● Consignes
- 1) Relevez tel quel, dans l'extrait, le passage qui va de « L’auteur d’un Coran » jusqu'à « en janvier 2002. ».
- 2) D'après l'extrait, sur quelle chaîne la série documentaire sur la vie du Prophète a-t-elle été diffusée ?

● Extrait
'''

Youssef Seddik

L’auteur d’un Coran en bandes dessinées et d’une série documentaire sur la vie du Prophète revient sur l’affaire des dessins « blasphématoires ».

Publié le 28 février 2006 Lecture : 6 minutes.

Philosophe et anthropologue tunisien, Youssef Seddik a publié de nombreux ouvrages dont Si le Coran m’était conté (Alef, 1990), récits coraniques en bandes dessinées, Nous n’avons jamais lu le Coran (L’Aube, 2004) et Qui sont les Barbares ? (L’Aube, 2005). Il est également le coauteur (avec Celal Artunkal et Chema Sarmiento) d’une série documentaire sur la vie du Prophète en cinq volets, diffusée sur la chaîne française Arte en janvier 2002.

'''

● Extraits de données
'''

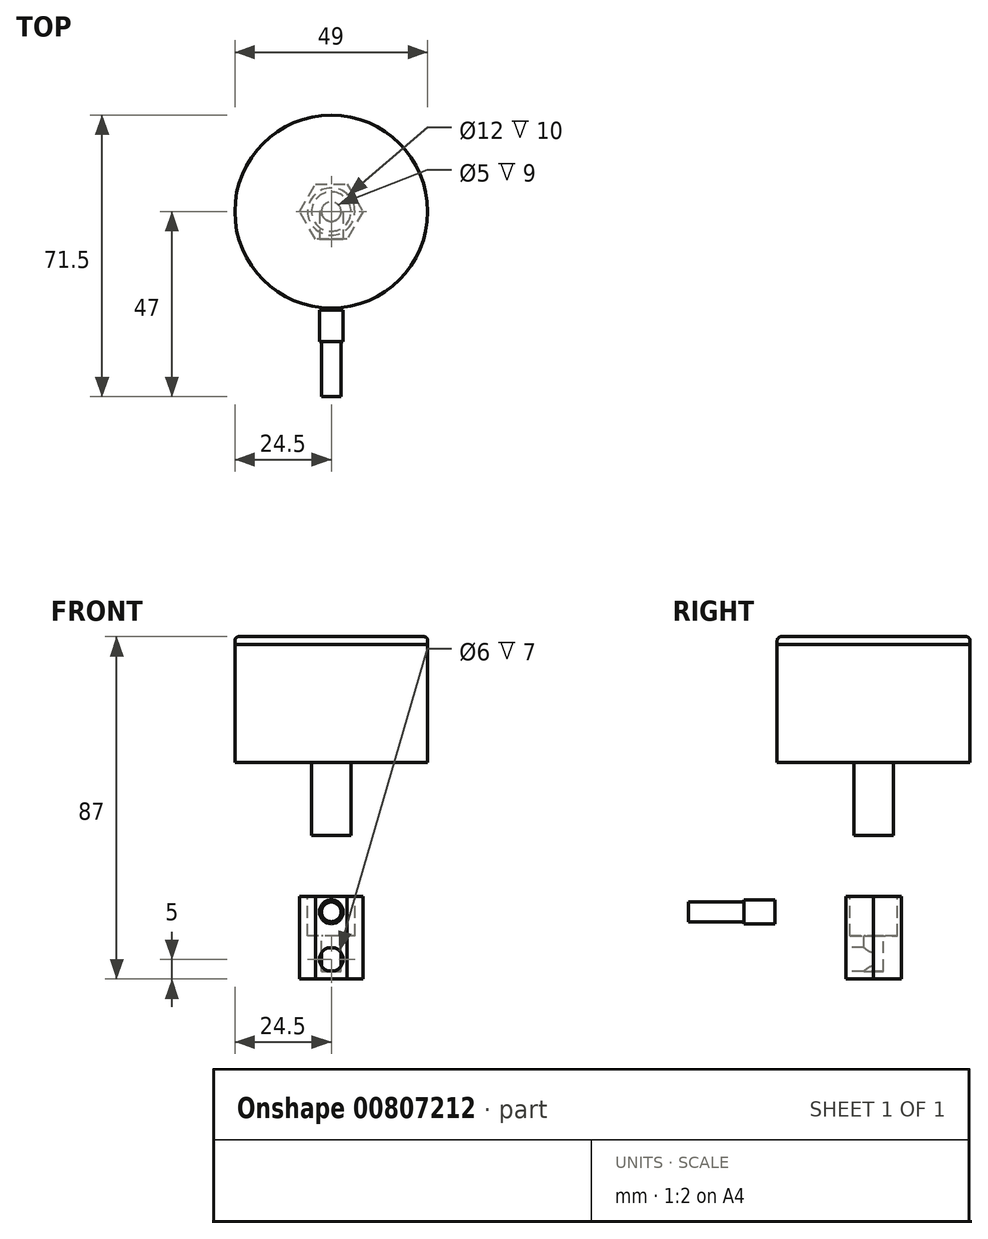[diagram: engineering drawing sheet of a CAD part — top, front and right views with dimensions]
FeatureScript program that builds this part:
annotation { "Feature Type Name" : "Feature", "Feature Type Description" : "" }
export const myFeature = defineFeature(function(context is Context, id is Id, definition is map)
    precondition{}
    {
        {
            var Q0;
            Q0=qCreatedBy(makeId("Top.planeOp"),FACE);
            var sketch = newSketch(context, id + "F0", { "sketchPlane" : qUnion([Q0])});
            skCircle(sketch, "E0", {"center": v(0, 0) * mm, "radius": 24.5 * mm});
            skSolve(sketch);
        }
        {
            var Q0;
            Q0 = qSketchRegion(id + "F0", true);
            extrude(context, id + "F1", {"entities" : qUnion([Q0]), "depth" : 30 * mm, "offsetDistance" : 25 * mm});
        }
        {
            var Q0;
            Q0=makeQuery(id+"F1.opExtrude","CAP_FACE",FACE,{"disambiguationData":[OSD([sQuery(id+"F0.wireOp",EDGE,"E0")])],"isStart":true});
            var sketch = newSketch(context, id + "F2", { "sketchPlane" : qUnion([Q0])});
            skCircle(sketch, "E1", {"center": v(0, 0) * mm, "radius": 5 * mm});
            skSolve(sketch);
        }
        {
            var Q0;
            Q0 = qSketchRegion(id + "F2", true);
            extrude(context, id + "F3", {"entities" : qUnion([Q0]), "depth" : (48.5 - 30) * mm, "offsetDistance" : 25 * mm});
        }
        {
            var Q0;
            Q0=qCreatedBy(makeId("Top.planeOp"),FACE);
            cPlane(context, id + "F4", {"entities" : qUnion([Q0]), "cplaneType" : CPlaneType.OFFSET, "offset" : 55 * mm, "oppositeDirection" : true, "width" : 150 * mm, "height" : 150 * mm});
        }
        {
            var Q0;
            Q0=qCreatedBy(id+"F4.planeOp",FACE);
            var sketch = newSketch(context, id + "F5", { "sketchPlane" : qUnion([Q0])});
            skCircle(sketch, "E2.cCircle", {"center": v(0, 0) * mm, "radius": 7 * mm, "construction": true});
            skLineSegment(sketch, "E2.0", {"start": v(-4.04, 7) * mm, "end": v(4.04, 7) * mm});
            skLineSegment(sketch, "E2.1", {"start": v(4.04, 7) * mm, "end": v(8.08, 0) * mm});
            skLineSegment(sketch, "E2.2", {"start": v(8.08, 0) * mm, "end": v(4.04, -7) * mm});
            skLineSegment(sketch, "E2.3", {"start": v(4.04, -7) * mm, "end": v(-4.04, -7) * mm});
            skLineSegment(sketch, "E2.4", {"start": v(-4.04, -7) * mm, "end": v(-8.08, 0) * mm});
            skLineSegment(sketch, "E2.5", {"start": v(-8.08, 0) * mm, "end": v(-4.04, 7) * mm});
            skPoint(sketch, "E2.0.midPoint", {"position": v(0, 7) * mm});
            skSolve(sketch);
        }
        {
            var Q0;
            Q0 = qSketchRegion(id + "F5", true);
            extrude(context, id + "F6", {"entities" : qUnion([Q0]), "depth" : 21 * mm, "offsetDistance" : 25 * mm});
        }
        {
            var Q0;
            Q0=makeQuery(id+"F6.opExtrude","CAP_FACE",FACE,{"disambiguationData":[OSD([sQuery(id+"F5.wireOp",EDGE,"E2.0"),sQuery(id+"F5.wireOp",EDGE,"E2.1"),sQuery(id+"F5.wireOp",EDGE,"E2.2"),sQuery(id+"F5.wireOp",EDGE,"E2.3"),sQuery(id+"F5.wireOp",EDGE,"E2.4"),sQuery(id+"F5.wireOp",EDGE,"E2.5")])],"isStart":false});
            var sketch = newSketch(context, id + "F7", { "sketchPlane" : qUnion([Q0])});
            skCircle(sketch, "E3", {"center": v(0, 0) * mm, "radius": 6 * mm});
            skSolve(sketch);
        }
        {
            var Q0;
            Q0 = qSketchRegion(id + "F7", true);
            extrude(context, id + "F8", {"entities" : qUnion([Q0]), "operationType" : NewBodyOperationType.REMOVE, "oppositeDirection" : true, "depth" : 10 * mm, "offsetDistance" : 25 * mm});
        }
        {
            var Q0;
            Q0=makeQuery(id+"F8.boolean.opBoolean","COPY",FACE,{"derivedFrom":makeQuery(id+"F8.opExtrude","CAP_FACE",FACE,{"disambiguationData":[OSD([sQuery(id+"F7.wireOp",EDGE,"E3")])],"isStart":false})});
            var sketch = newSketch(context, id + "F9", { "sketchPlane" : qUnion([Q0])});
            skCircle(sketch, "E4", {"center": v(0, 0) * mm, "radius": 2.5 * mm});
            skSolve(sketch);
        }
        {
            var Q0;
            Q0 = qSketchRegion(id + "F9", true);
            extrude(context, id + "F10", {"entities" : qUnion([Q0]), "operationType" : NewBodyOperationType.REMOVE, "oppositeDirection" : true, "depth" : 9 * mm, "offsetDistance" : 25 * mm});
        }
        {
            var Q0;
            Q0=makeQuery(id+"F6.opExtrude","SWEPT_FACE",FACE,{"disambiguationData":[OSD([sQuery(id+"F5.wireOp",EDGE,"E2.3")])]});
            var sketch = newSketch(context, id + "F11", { "sketchPlane" : qUnion([Q0])});
            skCircle(sketch, "E5", {"center": v(0, -50) * mm, "radius": 3 * mm});
            skSolve(sketch);
        }
        {
            var Q0;
            Q0 = qSketchRegion(id + "F11", true);
            var Q1;
            Q1=makeQuery(id+"F10.boolean.opBoolean","COPY",FACE,{"derivedFrom":makeQuery(id+"F10.opExtrude","SWEPT_FACE",FACE,{"disambiguationData":[OSD([sQuery(id+"F9.wireOp",EDGE,"E4")])]})});
            extrude(context, id + "F12", {"entities" : qUnion([Q0]), "operationType" : NewBodyOperationType.REMOVE, "oppositeDirection" : true, "depth" : 7 * mm, "endBoundEntityFace" : qUnion([Q1]), "offsetDistance" : 25 * mm});
        }
        {
            var Q0;
            Q0=qCreatedBy(makeId("Front.planeOp"),FACE);
            cPlane(context, id + "F13", {"entities" : qUnion([Q0]), "cplaneType" : CPlaneType.OFFSET, "offset" : 25 * mm, "width" : 150 * mm, "height" : 150 * mm});
        }
        {
            var Q0;
            Q0=qCreatedBy(id+"F13.planeOp",FACE);
            var sketch = newSketch(context, id + "F14", { "sketchPlane" : qUnion([Q0])});
            skCircle(sketch, "E6", {"center": v(0, -37.92) * mm, "radius": 3 * mm});
            skSolve(sketch);
        }
        {
            var Q0;
            Q0 = qSketchRegion(id + "F14", true);
            extrude(context, id + "F15", {"entities" : qUnion([Q0]), "depth" : (22 - 14) * mm, "offsetDistance" : 25 * mm});
        }
        {
            var Q0;
            Q0=makeQuery(id+"F15.opExtrude","CAP_FACE",FACE,{"disambiguationData":[OSD([sQuery(id+"F14.wireOp",EDGE,"E6")])],"isStart":false});
            var sketch = newSketch(context, id + "F16", { "sketchPlane" : qUnion([Q0])});
            skCircle(sketch, "E7", {"center": v(0, -37.92) * mm, "radius": 2.5 * mm});
            skSolve(sketch);
        }
        {
            var Q0;
            Q0 = qSketchRegion(id + "F16", true);
            extrude(context, id + "F17", {"entities" : qUnion([Q0]), "operationType" : NewBodyOperationType.ADD, "depth" : 14 * mm, "offsetDistance" : 25 * mm});
        }
        {
            var Q0;
            Q0=makeQuery(id+"F1.opExtrude","CAP_FACE",FACE,{"disambiguationData":[OSD([sQuery(id+"F0.wireOp",EDGE,"E0")])],"isStart":false});
            var sketch = newSketch(context, id + "F18", { "sketchPlane" : qUnion([Q0])});
            skCircle(sketch, "E8", {"center": v(0, 0) * mm, "radius": 24.5 * mm});
            skSolve(sketch);
        }
        {
            var Q0;
            Q0 = qSketchRegion(id + "F18", true);
            extrude(context, id + "F19", {"entities" : qUnion([Q0]), "depth" : 2 * mm, "offsetDistance" : 25 * mm});
        }
        {
            var Q0;
            Q0=makeQuery(id+"F19.opExtrude","CAP_EDGE",EDGE,{"disambiguationData":[OSD([sQuery(id+"F18.wireOp",EDGE,"E8")])],"isStart":false});
            fillet(context, id + "F20", {"entities" : qUnion([Q0]), "radius" : 1 * mm, "tangentPropagation" : true, "allowEdgeOverflow" : false});
        }
    });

'''

● Réponses par consigne
- 1)
L’auteur d’un Coran en bandes dessinées et d’une série documentaire sur la vie du Prophète revient sur l’affaire des dessins « blasphématoires ».

Publié le 28 février 2006 Lecture : 6 minutes.

Philosophe et anthropologue tunisien, Youssef Seddik a publié de nombreux ouvrages dont Si le Coran m’était conté (Alef, 1990), récits coraniques en bandes dessinées, Nous n’avons jamais lu le Coran (L’Aube, 2004) et Qui sont les Barbares ? (L’Aube, 2005). Il est également le coauteur (avec Celal Artunkal et Chema Sarmiento) d’une série documentaire sur la vie du Prophète en cinq volets, diffusée sur la chaîne française Arte en janvier 2002.

- 2) Sur la chaîne française Arte.